Here’s Why So Many People Have A Problem With The Athletic’s “Leaked” Celtic Story.

The reaction to the Athletic piece on James McCarthy has been a mixed bag across Celtic social media, with a lot of people speaking up for the journalist in question and the outlet he writes for.

This is fair enough I guess. We’re not, after all, talking about a tabloid hack here.

For all that, I am not in the least bit conflicted when I say that if this guy does have dressing room sources that they are selling out our club.

The argument that fans want to know what goes on inside Celtic goes only so far; if someone, in pursuit of an agenda or to make themselves look smart, is giving information about goings on in our dressing room to a journalist then that person is harming Celtic, and that’s true whoever the journalist is and whatever the outlet may be.

The truth is, if fans knew half of what went on inside their football teams they wouldn’t sleep at night.

This article harms one of our players, a player who is trying to get up to speed with training under a new manager and under new conditions.

The fact the journalist held off on writing it because it didn’t fit the stories he was trying to tell on a given day and then further until he had a second source on it is being held up as proof that this isn’t a hatchet job.

But how do the conditions under which McCarthy’s performance in training then compare with those now?

Did nothing change in between the journalist hearing the story the first time and writing it?

Ange has praised McCarthy in training.

He’s given the captains armband to Joe Hart, who according to the same report, he didn’t fancy as a signing.

The laziest form of “journalism” in this country is to say that the Celtic manager has had signings “forced on him.”

Does this guy come across like someone who would tolerate that?

The problem most of us have with the article is that it’s gossip.

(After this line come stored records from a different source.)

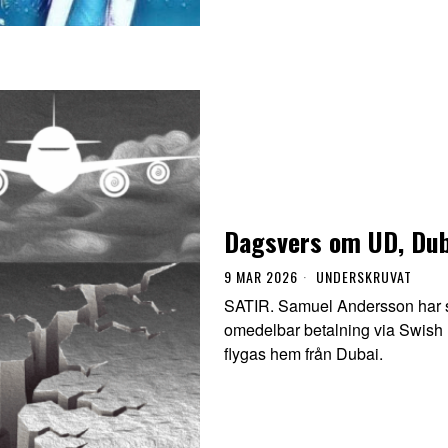
Dagsvers om UD, Dub
9 MAR 2026
UNDERSKRUVAT
SATIR. Samuel Andersson har s
omedelbar betalning via Swish n
flygas hem från Dubai.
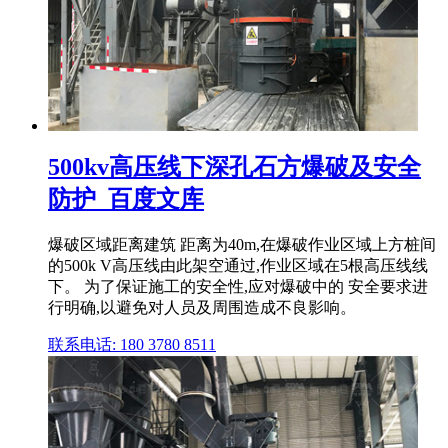
500kv高压线下深孔石方爆破及安全
防护_百度文库
爆破区域距离建筑 距离为40m,在爆破作业区域上方桩间
的500k V高压线由此架空通过,作业区域在5根高压线线
下。 为了保证施工的安全性,应对爆破中的 安全要求进
行明确,以避免对人员及周围造成不良影响。
联系电话: 180 3780 8511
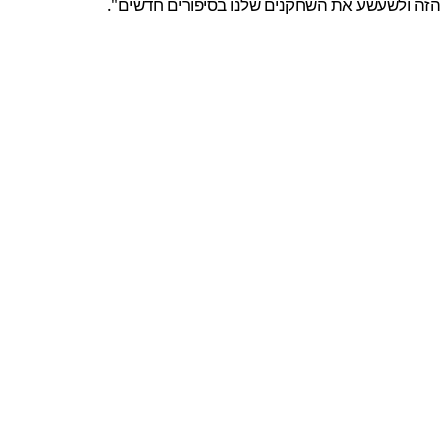
ולשעשע את השחקנים שלנו בסיפורים חדשים".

Journalists too often print what their sources tell them without ever questioning why their sources would bother. Is this people settling scores? Seeking alibis? Making trouble for the sake of it?

The one person at Celtic who is actually communicating with the fans is the manager, and this sort of stuff completely undercuts what he’s trying to do.

In an exchange of information between a source and a journalist, there’s usually a power trade as well, something that goes largely unspoken. To put it bluntly, it’s often the case that someone is getting taken for a mug. If I made one assumption yesterday that might not stand up it’s that the writer is the one doing the using. But that might not be true.

My problem with this is that I’m just not sure who benefits from a weeks old rumour being pushed into the mainstream because James McCarthy had a bad game at the weekend.

Players have bad games.

If Kyogo comes back and doesn’t hit the ground running will we be reading about how he missed a penalty in a bounce game the day after he arrived?

Someone inside Lennoxtown has allegedly given information to a journalist which undermines one of our footballers. That’s the story, that’s the bottom line, that’s all this is. Whoever talked to the guy has caused days of negative headlines about one of our footballers because he’s not quite fit enough to keep up with the rest.

What is that but damaging?

People can try to justify this all they want; this hurts Celtic and whoever did it knew full well, or ought to have known full well, that it would. And so that person’s motivations are suspect, and ultimately less interesting to me than that they get identified and punished.